Earlier this month, as President Donald Trump escalated the threat of a trade war with China, US Treasury Secretary Steven Mnuchin vowed to “protect our farmers from unfair targeting” by Chinese tariffs in a CNBC interview on April 6.
Mnuchin didn’t mention how the administration would counteract tariffs as high as 25 percent imposed on US agriculture goods. But there’s no mystery as to why the former investment banker would single out
farmers for defense in this tariff war. The United States exports $21 billion in agricultural goods to China. And in striking back against Trump’s metals tariffs, China has targeted US farm products like soybeans, pork, nuts, and tobacco for retribution.
In a story I wrote a few days ago, I showed that fallout from the hostilities will likely hurt the Republican Party in the heartland, where Trump enjoyed strong support in the 2016 election. A squeeze by China will also cause pain among Trump supporters on the coasts.
Take California. Two-thirds of California’s $5 billion almond crop go to foreign markets, and China is the second-leading destination after Spain. More than half of the state’s $2.1 billion pistachio harvest is exported. China announced a 15 percent tariff on both nut crops last week, along with a range of other products it imports from the Golden State: wine, walnuts, table grapes, and raisins.

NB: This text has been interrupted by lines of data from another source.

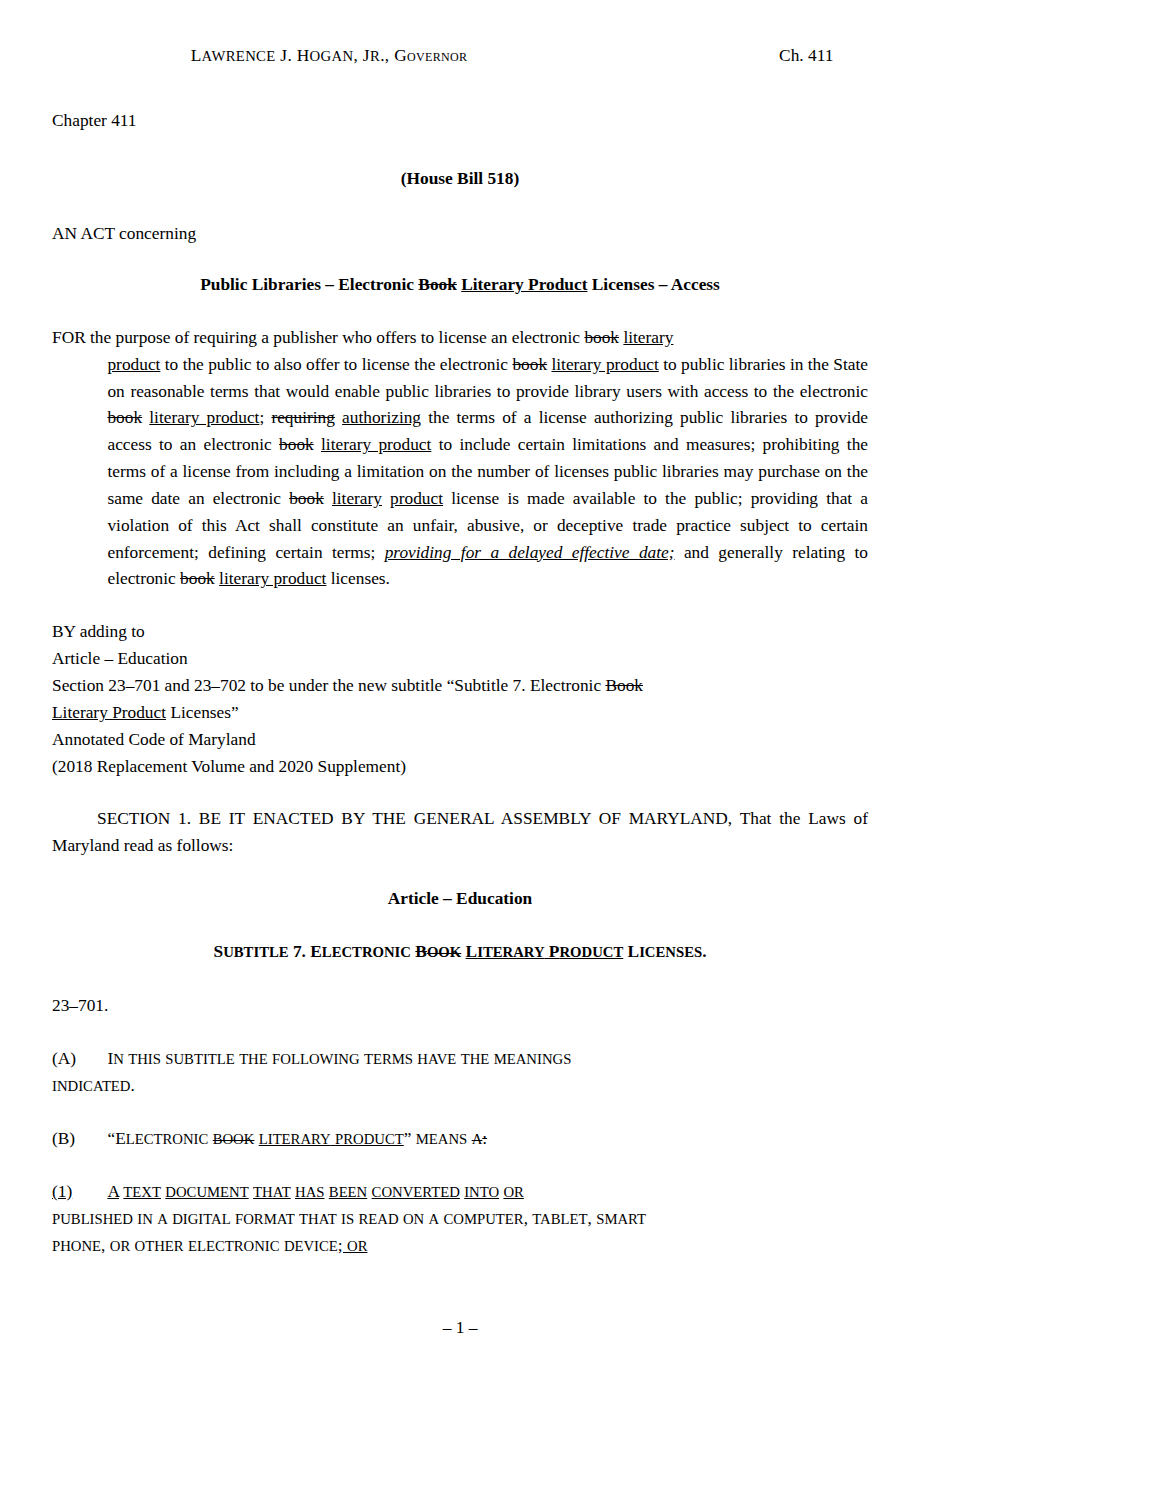LAWRENCE J. HOGAN, JR., Governor Ch. 411
Chapter 411
(House Bill 518)
AN ACT concerning
Public Libraries – Electronic Book Literary Product Licenses – Access
FOR the purpose of requiring a publisher who offers to license an electronic book literary product to the public to also offer to license the electronic book literary product to public libraries in the State on reasonable terms that would enable public libraries to provide library users with access to the electronic book literary product; requiring authorizing the terms of a license authorizing public libraries to provide access to an electronic book literary product to include certain limitations and measures; prohibiting the terms of a license from including a limitation on the number of licenses public libraries may purchase on the same date an electronic book literary product license is made available to the public; providing that a violation of this Act shall constitute an unfair, abusive, or deceptive trade practice subject to certain enforcement; defining certain terms; providing for a delayed effective date; and generally relating to electronic book literary product licenses.
BY adding to
Article – Education
Section 23–701 and 23–702 to be under the new subtitle “Subtitle 7. Electronic Book
Literary Product Licenses”
Annotated Code of Maryland
(2018 Replacement Volume and 2020 Supplement)
SECTION 1. BE IT ENACTED BY THE GENERAL ASSEMBLY OF MARYLAND, That the Laws of Maryland read as follows:
Article – Education
SUBTITLE 7. ELECTRONIC BOOK LITERARY PRODUCT LICENSES.
23–701.
(A) IN THIS SUBTITLE THE FOLLOWING TERMS HAVE THE MEANINGS
INDICATED.
(B)“ELECTRONIC BOOK LITERARY PRODUCT” MEANS A:
(1) A TEXT DOCUMENT THAT HAS BEEN CONVERTED INTO OR
PUBLISHED IN A DIGITAL FORMAT THAT IS READ ON A COMPUTER, TABLET, SMART
PHONE, OR OTHER ELECTRONIC DEVICE; OR
– 1 –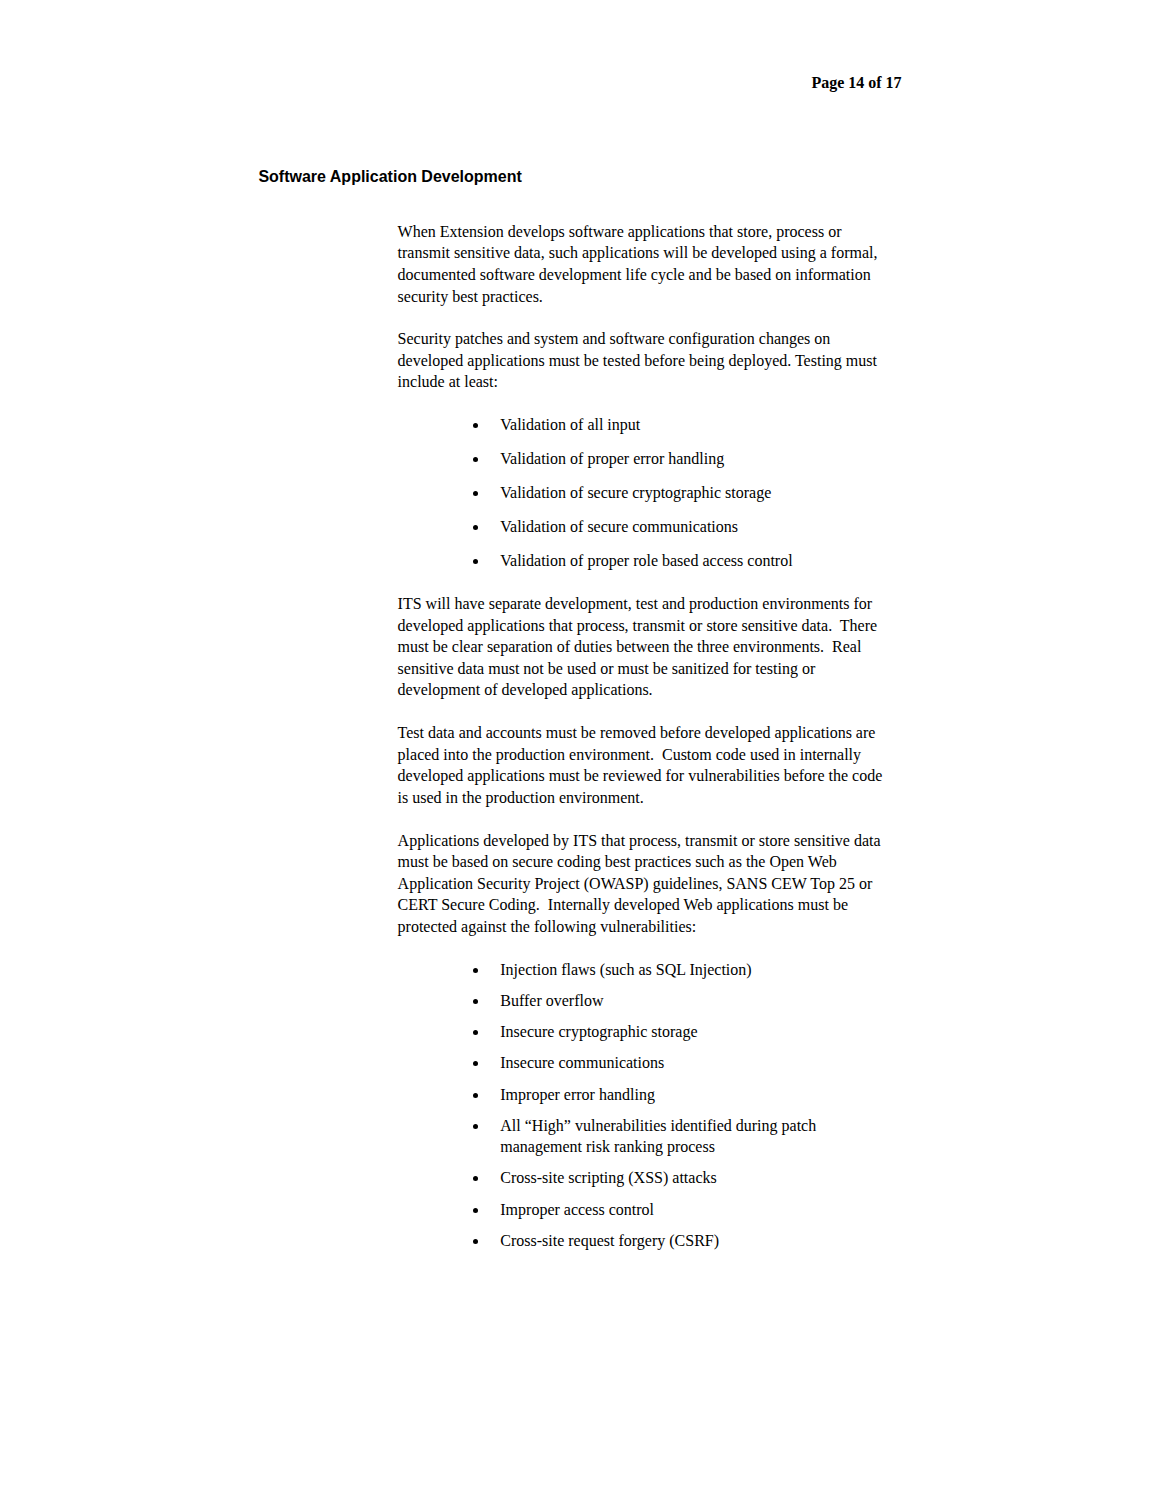Page 14 of 17
Software Application Development
When Extension develops software applications that store, process or transmit sensitive data, such applications will be developed using a formal, documented software development life cycle and be based on information security best practices.
Security patches and system and software configuration changes on developed applications must be tested before being deployed. Testing must include at least:
Validation of all input
Validation of proper error handling
Validation of secure cryptographic storage
Validation of secure communications
Validation of proper role based access control
ITS will have separate development, test and production environments for developed applications that process, transmit or store sensitive data. There must be clear separation of duties between the three environments. Real sensitive data must not be used or must be sanitized for testing or development of developed applications.
Test data and accounts must be removed before developed applications are placed into the production environment. Custom code used in internally developed applications must be reviewed for vulnerabilities before the code is used in the production environment.
Applications developed by ITS that process, transmit or store sensitive data must be based on secure coding best practices such as the Open Web Application Security Project (OWASP) guidelines, SANS CEW Top 25 or CERT Secure Coding. Internally developed Web applications must be protected against the following vulnerabilities:
Injection flaws (such as SQL Injection)
Buffer overflow
Insecure cryptographic storage
Insecure communications
Improper error handling
All “High” vulnerabilities identified during patch management risk ranking process
Cross-site scripting (XSS) attacks
Improper access control
Cross-site request forgery (CSRF)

California is generally a Democratic state—Hillary Clinton out-polled Trump by nearly 30 percentage points there. But 14 of the state’s 53 US congressional representatives are Republicans. And China’s ag tariffs represent an almost surgical strike against them. Check out California’s congressional delegation map:
Now check out the region where the state’s $5 billion almond industry—which exports two-thirds of its product—keeps its groves: in the deep-red Central Valley that runs down California’s middle.
The fates of two GOP House stalwarts in particular hang in the balance. Rep. David Valadeo represents the heart of almond/pistachio country around Bakersfield in parts of Kern, Tulare, Fresno, and Kings counties. Rep. Jeff Denhem presides just a bit to the north, in a district centered in Stanislaus County. Both land in Cook Political Report’s list of the most competitive congressional races in the US.
Across the country, in perennial swing state North Carolina—where Trump beat Clinton by less than 3 percentage points—China’s tariffs fall hard on the state’s top two ag exports: pork and tobacco. China and Japan are the two leading recipients of the state’s $4 billion in ag exports, each taking in 16 percent of the total. “North Carolina exported more than $156 million in leaf tobacco to China in 2017, making the nation the largest consumer of the state’s tobacco in the world,” the Raleigh News and Observer reports. “That number is already down from more than $184 million in 2015 and $166 million in 2016.”
Hog and tobacco production are both highly concentrated in the state’s eastern half—the heart of Trump country in the state.